Thursday, September 3, 2015

Microsoft Office RTF Exploit : CVE 2015-1641 Dissecting the Shellcode


Few days back , I came across interesting RTF exploit floating around, eventually concluded as CVE -2015-1641 vulnerability. I was particularly interested in knowing about the DEP / ASLR bypass mechanisms and shellcode used in this exploit . I decided to dig little deeper into this exploit to figure out how it overcomes the windows mitigation mechanisms.

First step for me to start with analysing any MS Office exploit is to run it through my own developed static analysis framework for Office exploits , which can precisely extract the embedded streams, locate the shellcode and can do bunch of other analysis stuff. Notice that 4 embedded binary objects has been extracted out of the RTF exploit.





Looking at the log file , we'll observe few stuff which is worth further investigation.
















It has also extracted 2 Open Office XML document embedded within the RTF exploit. Static analysis framework further has the ability to re-analyse extracted OOXML files. If we take a look at the anlaysis.log file for the extracted_ooxml_1, it has detected a shellcode in the embedded object activeX1.bin












and similar for the extracted_ooxml_2










Below graphical representation of the shellcode apparently indicates the API address resolving code , parisng the export table as you'd normally see in most of the exploits.
















Lets take a look at the interesting embedded binary objects.

ASLR Bypass - object_00000020.bin






otkloadr.WRAssembly.1 is the ProgID that loads otkloadr.dll. This DLL is linked to another MS Office component MSVCR71.dll , that will get loaded once the exploit is executed and the one which is used to bypass ASLR. MSVCR71.dll is shipped along with the MS Office and it is not compiled with /DYNAMICBASE which makes possible to hardcode the addresses for ROP chain.











object_000000E6.bin

This object contains the embedded OpenOffice XML document which includes activex1.bin that is used to perform the heap spray before the vulnerability is triggered. This technique is similar to the one used in CVE-2013-3906.








Following structure of the activex1.bin used for Heap Spray clearly reveals the shellcode. This structure of RET sledge + ROP chain + NOP + Shellcode is repeated every 0x20000 bytes

















object_000187A1.bin is responsible for triggering the vulnerability. I wont't be digging much into the vunerability details since it has already been covered in greater depth in the blog over here

object_0002802c.bin also has OOXML document embedded and activex1.bin inside it leads to believe that EIP will be overwritten with 0x08080808 after the vulnerability is exploited. It is yet unidentified at what point this happens but the structure of the binary object is apparent. This can be confirmed by launching the exploit in the debugger as exposed in the next section.

_Material_

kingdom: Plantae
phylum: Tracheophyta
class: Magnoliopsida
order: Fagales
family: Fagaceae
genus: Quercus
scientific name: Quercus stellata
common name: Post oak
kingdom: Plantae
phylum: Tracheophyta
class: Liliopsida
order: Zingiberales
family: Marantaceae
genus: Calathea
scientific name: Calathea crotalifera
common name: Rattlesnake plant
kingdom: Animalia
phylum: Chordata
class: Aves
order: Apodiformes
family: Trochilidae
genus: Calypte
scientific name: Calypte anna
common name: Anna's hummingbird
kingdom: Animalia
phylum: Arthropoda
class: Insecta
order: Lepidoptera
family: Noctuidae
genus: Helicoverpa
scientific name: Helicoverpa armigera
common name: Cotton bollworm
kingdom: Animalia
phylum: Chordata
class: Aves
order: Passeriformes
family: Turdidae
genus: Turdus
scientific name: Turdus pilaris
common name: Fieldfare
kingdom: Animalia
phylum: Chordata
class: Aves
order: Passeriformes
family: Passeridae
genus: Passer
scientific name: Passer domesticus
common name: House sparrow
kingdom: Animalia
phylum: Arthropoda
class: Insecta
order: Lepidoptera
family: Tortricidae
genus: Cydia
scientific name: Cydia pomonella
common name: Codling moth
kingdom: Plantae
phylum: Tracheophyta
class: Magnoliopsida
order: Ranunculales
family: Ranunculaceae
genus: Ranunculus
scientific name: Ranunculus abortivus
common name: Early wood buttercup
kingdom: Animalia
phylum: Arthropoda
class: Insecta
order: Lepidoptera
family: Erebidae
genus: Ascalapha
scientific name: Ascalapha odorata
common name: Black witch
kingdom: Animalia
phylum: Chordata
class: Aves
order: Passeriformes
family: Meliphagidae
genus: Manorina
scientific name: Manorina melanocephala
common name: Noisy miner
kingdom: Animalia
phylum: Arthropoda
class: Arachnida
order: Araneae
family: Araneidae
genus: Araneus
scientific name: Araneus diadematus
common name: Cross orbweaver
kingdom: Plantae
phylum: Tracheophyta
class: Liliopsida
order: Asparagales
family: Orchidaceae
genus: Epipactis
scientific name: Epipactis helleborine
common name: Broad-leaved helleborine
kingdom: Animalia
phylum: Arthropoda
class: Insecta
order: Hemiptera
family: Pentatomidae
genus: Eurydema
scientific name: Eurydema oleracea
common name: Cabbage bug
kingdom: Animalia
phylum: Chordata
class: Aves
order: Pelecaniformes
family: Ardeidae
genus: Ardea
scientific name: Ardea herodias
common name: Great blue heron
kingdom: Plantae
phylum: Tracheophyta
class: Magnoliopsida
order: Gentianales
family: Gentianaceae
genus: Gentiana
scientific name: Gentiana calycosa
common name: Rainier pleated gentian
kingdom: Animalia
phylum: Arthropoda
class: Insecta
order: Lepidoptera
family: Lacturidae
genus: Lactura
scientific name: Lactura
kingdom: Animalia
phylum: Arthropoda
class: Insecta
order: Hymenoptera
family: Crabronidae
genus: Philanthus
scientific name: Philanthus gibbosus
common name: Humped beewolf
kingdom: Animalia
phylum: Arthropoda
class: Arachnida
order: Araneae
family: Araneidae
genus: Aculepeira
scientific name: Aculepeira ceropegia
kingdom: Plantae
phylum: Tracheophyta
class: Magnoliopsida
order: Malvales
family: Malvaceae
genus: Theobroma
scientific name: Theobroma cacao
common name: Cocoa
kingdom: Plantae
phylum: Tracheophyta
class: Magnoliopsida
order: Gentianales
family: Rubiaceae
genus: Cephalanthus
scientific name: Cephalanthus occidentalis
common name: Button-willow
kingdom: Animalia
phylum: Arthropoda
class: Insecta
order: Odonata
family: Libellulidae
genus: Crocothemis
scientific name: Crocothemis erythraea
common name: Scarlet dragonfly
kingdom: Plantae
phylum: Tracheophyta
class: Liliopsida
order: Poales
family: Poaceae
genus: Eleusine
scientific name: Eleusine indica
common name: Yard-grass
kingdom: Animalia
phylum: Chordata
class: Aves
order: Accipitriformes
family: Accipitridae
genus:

_Written request A_
Answer these questions from the CVE-2015-1641 write-up:
(i) How many embedded binary objects were extracted from the RTF exploit?
(ii) Which DLL is not compiled with /DYNAMICBASE?
(iii) How often is the structure of RET sledge, ROP chain, NOP and shellcode repeated?
_Written request B_
Set down the CVE-2015-1641 write-up word for word from "Microsoft Office RTF" to "of the RTF exploit.".
_Written request C_
Decide whether each statement agrees with the CVE-2015-1641 write-up. Answer yes or no, and quote the words from the write-up that settle it.
(i) The heap spray technique resembles one used in CVE-2013-3906.
(ii) object_000187A1.bin performs the heap spray.
(iii) The author has identified the point at which EIP is overwritten with 0x08080808.

_Exercise answer A_
(i) 4
(ii) MSVCR71.dll
(iii) Every 0x20000 bytes

_Exercise answer B_
Microsoft Office RTF Exploit : CVE 2015-1641 Dissecting the Shellcode


Few days back , I came across interesting RTF exploit floating around, eventually concluded as CVE -2015-1641 vulnerability. I was particularly interested in knowing about the DEP / ASLR bypass mechanisms and shellcode used in this exploit . I decided to dig little deeper into this exploit to figure out how it overcomes the windows mitigation mechanisms.

First step for me to start with analysing any MS Office exploit is to run it through my own developed static analysis framework for Office exploits , which can precisely extract the embedded streams, locate the shellcode and can do bunch of other analysis stuff. Notice that 4 embedded binary objects has been extracted out of the RTF exploit.

_Exercise answer C_
(i) Yes: "This technique is similar to the one used in CVE-2013-3906."
(ii) No: "object_000187A1.bin is responsible for triggering the vulnerability."
(iii) No: "It is yet unidentified at what point this happens"